Two fundamentals that define good data journalism

Defining data journalism is a hostage to fortune but as I start teaching a data journalism module I’ve boiled it down to two things visible methodology and data.

I’m teaching a module on Data Journalism to second year undergraduates this year. It’s not the first time we’ve done that at the university. A few years ago three colleagues of mine, Francois Nel, Megan Knight and Mark Porter ran a data journalism module which worked in partnership with the local paper. I’ve also been tormenting the students with elements of data journalism and computational journalism across all four years of our journalism courses.

There are a couple of things I wanted to do specifically with this data journalism module (over and above the required aims and outcomes).
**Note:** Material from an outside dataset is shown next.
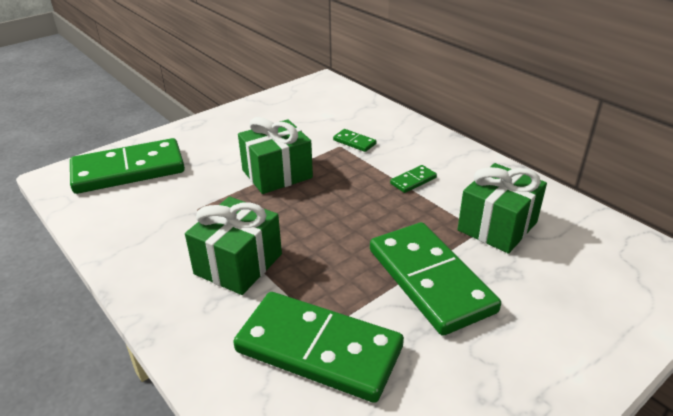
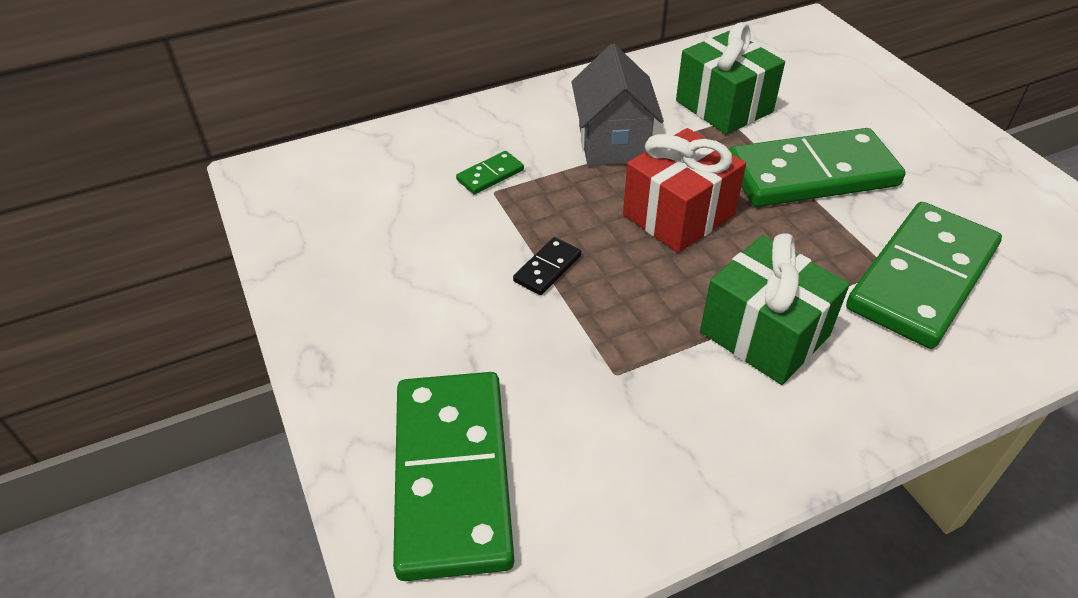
camera: 75 degrees left, 10 degrees up
(277, 174) = (547, 268): green gift -> black domino
(347, 217) = (678, 215): none -> red gift
(413, 181) = (613, 144): green domino -> grey house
The first thing was, right from the start, to frame data journalism as very much a ‘live conversation’. It’s exciting, and rare these days, that students can dive into a area of journalism and not feel they are treading on the toes of an existing conversation. The second thing was to try and get them thinking about the ideological underpinnings of data journalism.

Data journalism as a discourse borrows most heavily and liberally from the vocational underpinnings of journalism — the demand of journalism to serve the public and hold to account that John Snow and others have talked about. But it also draws on the rigour of science, the discipline of code, design thinking, narrative and social change; anything to bring shape, structure and identity. This is often a good thing, especially for journalism, where new ideas are few and far between and it takes a lot to challenge the orthodoxy. Perhaps that’s why data journalism is seen as an indicator for prosperous media companies. But it’s also a bad thing when it’s done uncritically. I’ve written lots about how I think data journalism borrows the concept of open for its own purposes for example. Often much of the value of data journalism seems implied.
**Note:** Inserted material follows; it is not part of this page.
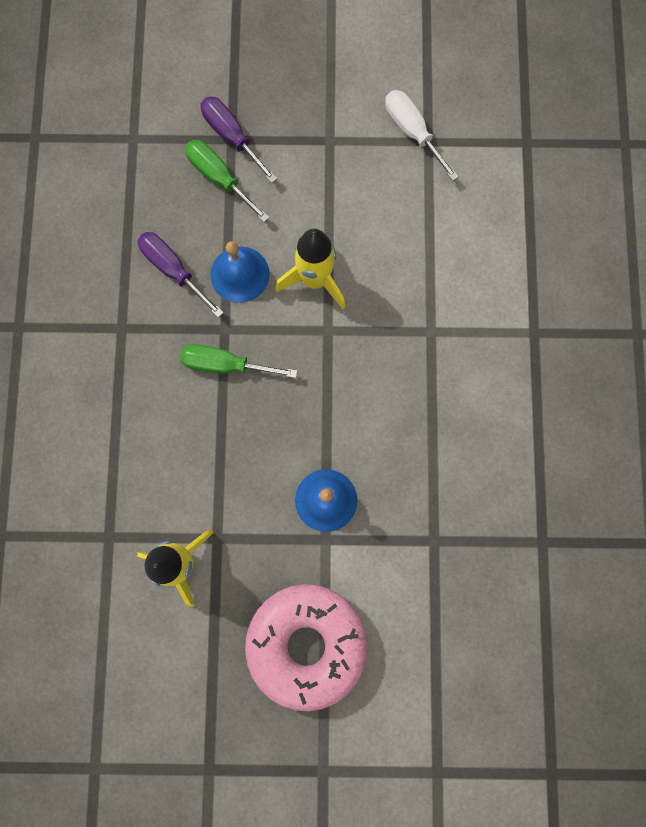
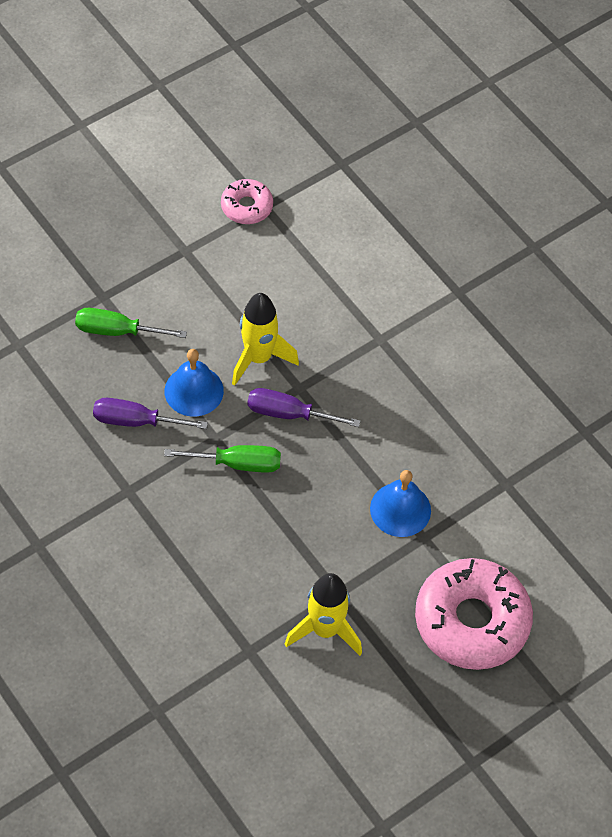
camera: 40 degrees left, 20 degrees down
(225, 364) = (238, 463): green screwdriver -> green screwdriver turned 150 degrees counterclockwise
(232, 137) = (102, 294): purple screwdriver -> purple screwdriver (288, 413)
(412, 132) = (247, 207): white screwdriver -> pink donut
The fluid nature of data journalism discussion makes it difficult to identify “schools “of data journalism thought — I don’t think there’s a bloomsbury group of data journalism yet!*- but there are attempts to codify it. Perhaps the most recent (and best) is Paul Bradshaw’s look at 10 principles for data journalism in its second decade. It’s a set of principles I can get behind 100% and it’s a great starting point for the ideological discussion I want the students to have.

That said, and pondering this as I put together teaching materials, I think things could be a little simpler — especially as we begin to identify and analyse good data journalism. So if there was a digitaldickinson school of data journalism I think there would be a simple defining idea…

If you can’t see, understand and ideally, interact with either of those in the piece, it may be good journalism but it’s not good data journalism.

When good journalism becomes good data journalism

Here’s two examples to make the point.

The Guardian published a piece uses Home Office data to reveal that the asylum seekers are being housed by some of the poorest councils in the UK. A story that rightly caught the eye of Government and campaigners alike. Exceptional journalism. Poor data journalism.

An exceptional piece of investigation, great journalism but this would score low as a piece of data journalism

The problem with the piece is that, although it relies heavily on the data used it is light on the method and even lighter on the underpinning data. The data it uses is all public (there is no FOI mentioned here) and there isn’t even a link to the source let alone the source data.

Contrast that with a piece from the BBC looking at the dominance of male acts at festivals. 

The BBC’s piece might be seen as frivolous, but no less a piece of journalism.

An introduction to the method ticks the boxes for me.

It’s a fascinating piece but the key bit for me is at the end where there is a link to find out how the story was put togetherThat’s the think that makes this great data journalism.The link takes you to a github repository for the story which includes more about the method, unpublished extras and, importantly, the raw data.

The BBC England Data Unit GitHub page is a good example of how to add value to data journalism stories.

The BBC take is a full-service, all bases covered example of good data journalism; its the blue ray with special features version of the article. To be fair to the Guardian piece, they do talk a little about the ‘how’. But not on the level of the I also recognise that in these days of tight resources, not every newsroom needs to create this level of detail. But using github to store the data or even just linking to the data direct from the article is a step in the right direction — its often what the journalists would have done anyway as part of the process of putting the article together.

Making a point

I’ve picked the Guardian and BBC stories here as examples of data-driven journalism. These are two stories that put data analysis front and centre in the story. But I recognise that I’m the one calling them ‘data journalism’. I’m making a comparison to prove a point of course, but my ‘method’ aside, the point I think stands — beyond the motivations, aims and underpinning critical reasons, when the audience access the piece, without the method and the data can we really say its data journalism.

I want my data journalism students to really think about why we see data journalism as a thing that is worthy of study not just practice. Not in a fussy academic way but in a very live way. It isn’t enough to judge what is produced by the standards of journalism alone (I’m guessing the Guardian piece would tick the ‘proper journalism’ box for many). But it isn’t ‘just journalism’ and it isn’t just a process. If the underlying principles and process aren’t obvious in the content that the readers engage with, then it’s just an internal conversation. It has to be more than that.

For me ,right now, outside of the conversation, good journalism starts with a visible method and data.

*I guess if there was they would vehemently deny there was one.